## [Data]

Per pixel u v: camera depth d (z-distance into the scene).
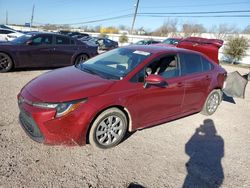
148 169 3.18
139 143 3.81
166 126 4.57
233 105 6.62
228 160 3.63
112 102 3.33
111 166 3.15
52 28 79.44
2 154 3.11
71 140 3.18
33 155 3.18
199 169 3.31
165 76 4.12
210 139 4.27
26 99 3.24
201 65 4.93
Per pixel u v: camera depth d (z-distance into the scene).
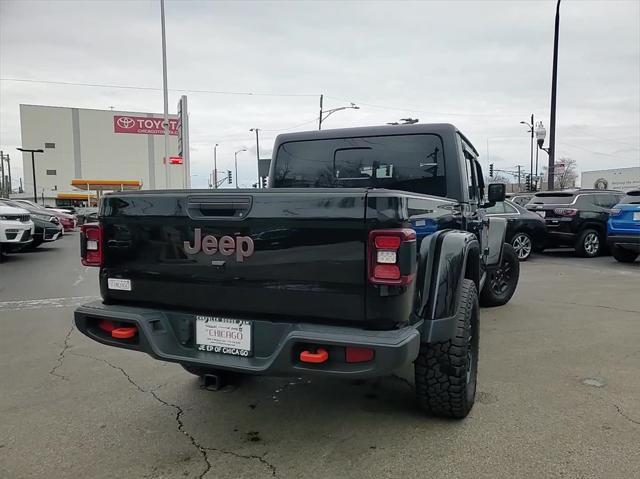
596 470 2.75
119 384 4.13
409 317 2.64
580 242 12.59
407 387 4.00
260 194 2.75
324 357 2.56
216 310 2.93
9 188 82.19
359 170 4.80
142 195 3.07
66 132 73.38
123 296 3.22
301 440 3.15
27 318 6.48
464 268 3.34
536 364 4.50
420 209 2.99
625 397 3.75
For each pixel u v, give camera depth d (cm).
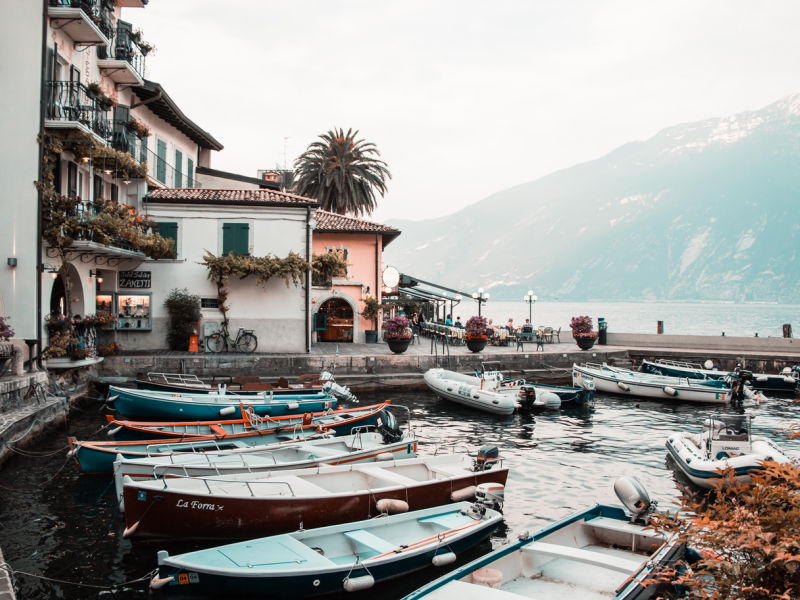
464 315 16400
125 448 1302
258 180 3891
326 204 4919
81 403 2011
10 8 1881
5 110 1870
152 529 980
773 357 3203
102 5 2223
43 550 983
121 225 2130
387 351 2964
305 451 1347
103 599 845
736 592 435
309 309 2761
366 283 3494
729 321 16875
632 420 2234
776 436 1991
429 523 1034
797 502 448
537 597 766
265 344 2738
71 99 2006
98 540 1024
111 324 2478
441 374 2497
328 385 2041
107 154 2130
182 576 803
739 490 489
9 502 1184
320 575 818
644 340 3744
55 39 1994
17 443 1388
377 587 891
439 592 696
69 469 1377
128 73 2486
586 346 3409
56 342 1912
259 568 799
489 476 1232
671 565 745
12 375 1662
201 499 975
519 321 12406
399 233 3534
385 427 1543
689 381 2717
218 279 2700
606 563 770
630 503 918
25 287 1855
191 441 1405
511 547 807
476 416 2234
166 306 2675
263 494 1037
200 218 2717
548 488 1386
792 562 411
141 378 2072
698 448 1505
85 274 2277
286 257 2745
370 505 1068
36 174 1880
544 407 2427
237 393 1894
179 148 3512
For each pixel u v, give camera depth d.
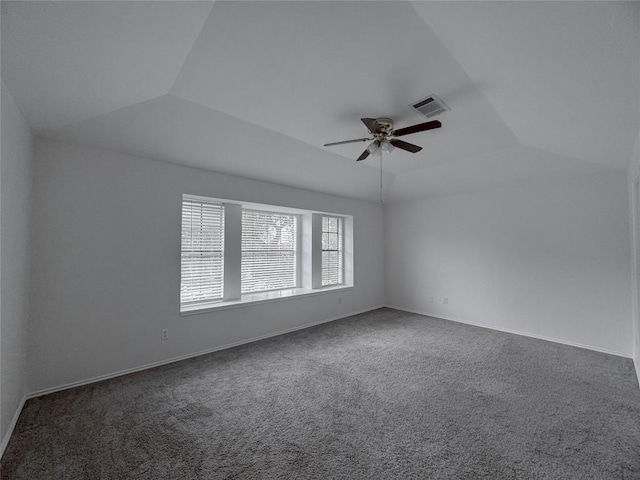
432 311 5.35
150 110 2.49
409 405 2.34
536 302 4.15
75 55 1.65
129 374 2.87
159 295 3.12
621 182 3.52
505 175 4.18
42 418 2.11
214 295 3.87
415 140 3.30
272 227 4.85
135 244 2.97
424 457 1.75
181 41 1.67
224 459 1.72
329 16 1.49
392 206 6.01
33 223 2.43
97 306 2.74
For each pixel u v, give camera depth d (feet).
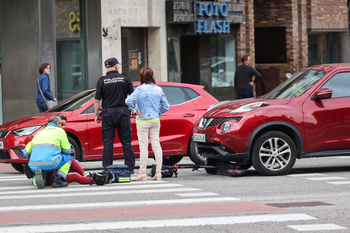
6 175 102.53
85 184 85.61
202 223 58.03
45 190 81.05
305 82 97.25
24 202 71.20
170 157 115.55
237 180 88.07
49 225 57.62
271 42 249.14
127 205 68.18
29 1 163.43
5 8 163.73
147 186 83.20
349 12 133.39
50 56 165.58
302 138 92.07
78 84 177.47
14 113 165.37
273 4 246.06
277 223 58.23
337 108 93.35
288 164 91.81
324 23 250.37
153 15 190.49
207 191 77.87
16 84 164.76
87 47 176.24
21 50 164.35
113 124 90.68
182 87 111.86
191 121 108.78
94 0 176.14
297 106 92.58
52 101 129.39
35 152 82.53
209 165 96.84
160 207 66.59
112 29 180.14
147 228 56.08
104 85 90.22
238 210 64.44
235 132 89.10
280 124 90.79
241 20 219.00
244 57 157.69
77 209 65.92
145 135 88.89
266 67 249.14
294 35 244.01
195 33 200.44
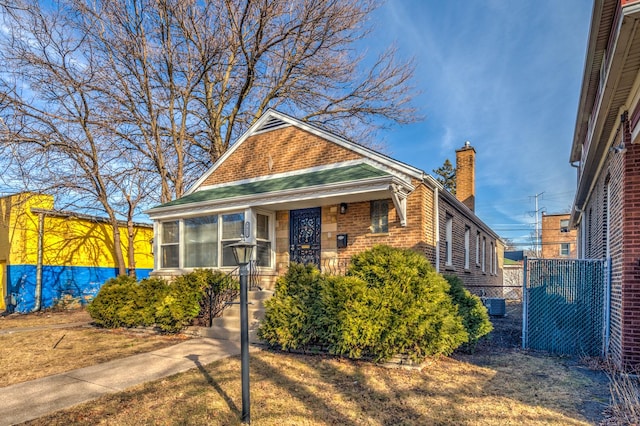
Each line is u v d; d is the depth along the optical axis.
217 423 4.07
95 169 14.42
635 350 6.03
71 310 15.19
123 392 5.00
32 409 4.46
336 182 8.95
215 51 14.90
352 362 6.41
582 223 15.92
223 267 10.77
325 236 10.29
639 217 6.12
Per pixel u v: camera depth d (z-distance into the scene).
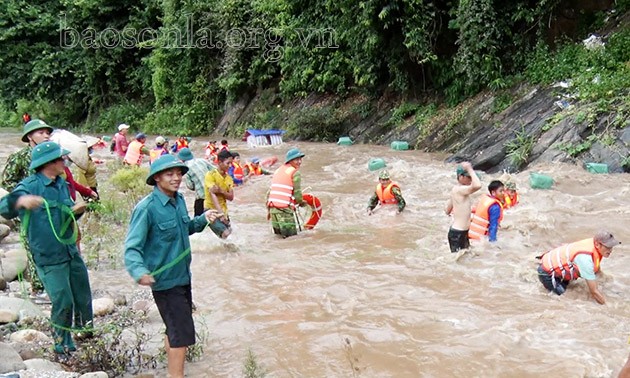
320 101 22.59
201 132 27.53
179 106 28.83
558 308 6.00
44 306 6.12
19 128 34.69
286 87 23.36
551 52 16.14
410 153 16.66
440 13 17.44
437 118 17.69
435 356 5.02
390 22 17.33
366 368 4.88
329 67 21.53
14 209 4.81
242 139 24.09
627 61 14.44
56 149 4.97
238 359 5.12
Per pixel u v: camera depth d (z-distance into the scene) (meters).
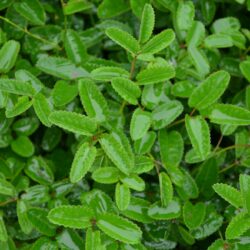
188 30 0.68
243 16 0.76
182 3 0.69
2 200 0.64
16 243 0.66
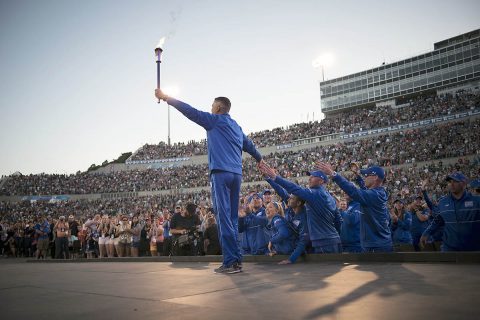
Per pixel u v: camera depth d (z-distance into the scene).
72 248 19.66
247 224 7.97
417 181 35.78
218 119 4.89
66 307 2.65
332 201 6.30
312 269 4.53
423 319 1.99
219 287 3.33
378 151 47.16
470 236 5.54
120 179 61.44
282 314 2.22
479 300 2.39
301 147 57.38
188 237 10.19
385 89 70.56
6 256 24.42
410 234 10.25
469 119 46.47
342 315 2.14
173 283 3.71
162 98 4.72
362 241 5.61
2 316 2.40
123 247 14.83
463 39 65.00
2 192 57.56
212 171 4.81
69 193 59.16
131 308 2.54
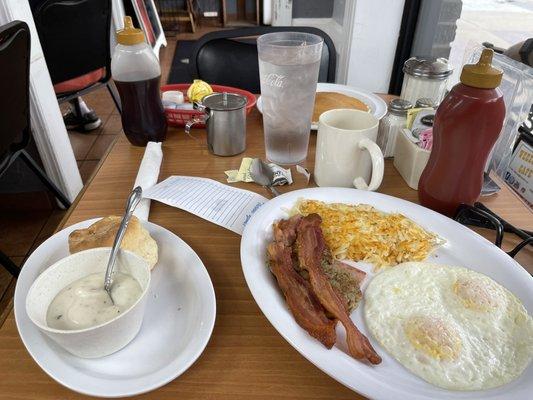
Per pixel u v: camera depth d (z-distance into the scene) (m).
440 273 0.57
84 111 2.74
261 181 0.81
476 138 0.61
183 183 0.79
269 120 0.84
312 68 0.77
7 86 1.13
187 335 0.49
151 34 3.61
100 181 0.82
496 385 0.43
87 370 0.45
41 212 1.89
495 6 1.83
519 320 0.49
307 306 0.49
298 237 0.59
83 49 2.00
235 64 1.41
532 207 0.82
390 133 0.86
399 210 0.69
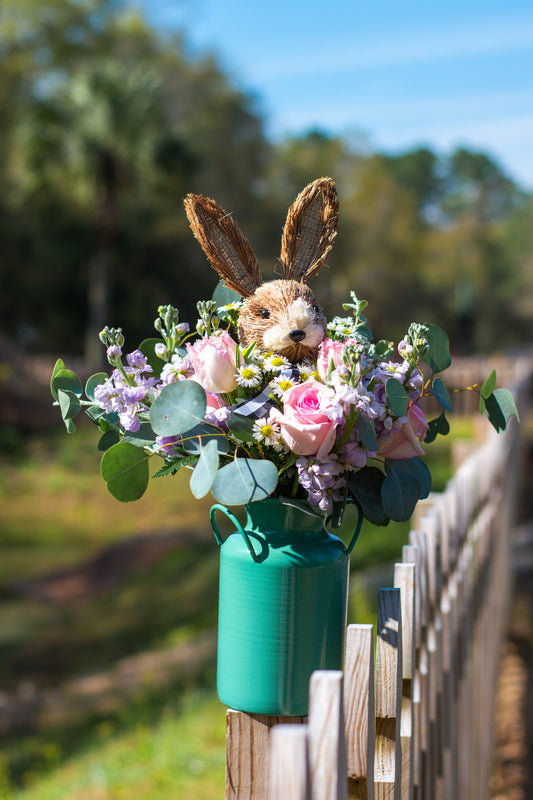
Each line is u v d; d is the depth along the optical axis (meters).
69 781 4.60
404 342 1.36
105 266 23.97
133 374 1.36
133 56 32.34
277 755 0.76
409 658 1.51
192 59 35.12
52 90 21.91
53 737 5.64
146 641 7.92
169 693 6.00
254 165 36.00
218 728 4.77
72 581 10.17
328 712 0.85
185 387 1.25
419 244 49.28
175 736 4.78
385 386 1.28
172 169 21.30
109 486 1.36
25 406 18.16
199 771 4.20
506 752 4.01
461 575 2.59
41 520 12.60
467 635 2.74
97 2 31.30
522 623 5.85
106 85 20.48
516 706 4.48
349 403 1.22
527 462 10.09
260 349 1.42
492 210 86.75
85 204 24.75
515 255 71.38
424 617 1.78
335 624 1.32
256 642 1.29
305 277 1.54
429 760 1.83
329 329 1.46
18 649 7.86
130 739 5.16
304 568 1.28
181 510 12.58
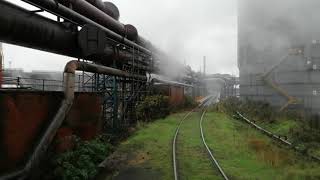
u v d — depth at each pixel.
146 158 12.91
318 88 28.14
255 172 11.31
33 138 9.99
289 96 29.39
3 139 8.63
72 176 9.41
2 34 9.60
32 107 9.91
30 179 9.06
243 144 16.03
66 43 12.68
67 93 11.27
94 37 13.00
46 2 10.70
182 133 19.38
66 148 11.06
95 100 14.79
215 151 14.36
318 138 19.28
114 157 12.91
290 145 16.84
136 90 22.67
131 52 20.97
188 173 10.86
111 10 17.95
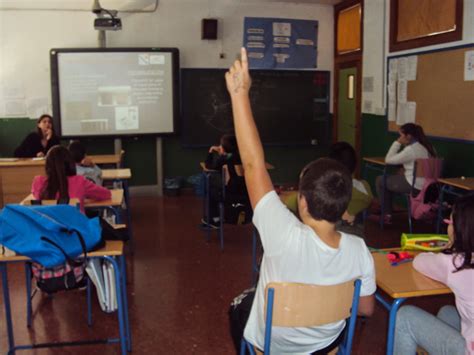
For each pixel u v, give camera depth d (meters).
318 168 1.56
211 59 7.20
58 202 2.84
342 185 1.52
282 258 1.54
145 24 6.97
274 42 7.34
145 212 6.12
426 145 5.08
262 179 1.52
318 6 7.43
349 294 1.66
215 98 7.23
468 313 1.82
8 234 2.24
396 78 5.96
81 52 6.59
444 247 2.38
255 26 7.25
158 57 6.79
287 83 7.43
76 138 6.74
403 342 2.05
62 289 2.51
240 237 5.00
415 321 2.02
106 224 2.60
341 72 7.39
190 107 7.18
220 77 7.21
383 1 6.16
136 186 7.14
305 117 7.57
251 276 3.93
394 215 5.79
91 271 2.70
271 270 1.60
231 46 7.24
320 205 1.52
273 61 7.36
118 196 3.72
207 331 3.04
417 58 5.53
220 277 3.92
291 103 7.49
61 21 6.71
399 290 1.92
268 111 7.43
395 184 5.19
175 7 7.01
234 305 2.01
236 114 1.47
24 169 5.23
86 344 2.74
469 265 1.82
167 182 7.09
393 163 5.20
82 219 2.43
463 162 4.91
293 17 7.36
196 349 2.83
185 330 3.05
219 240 4.90
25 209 2.27
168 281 3.84
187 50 7.12
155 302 3.46
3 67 6.68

## [Action item]
Wherever a line of the listing above contains the string "meters", copy that line.

## [Completed exercise]
Per pixel u v: camera depth d (z-distance into the scene) (meters).
Each line is u v d; d is the depth along the optical axis (meters).
For each pixel u v, give camera depth d (meters).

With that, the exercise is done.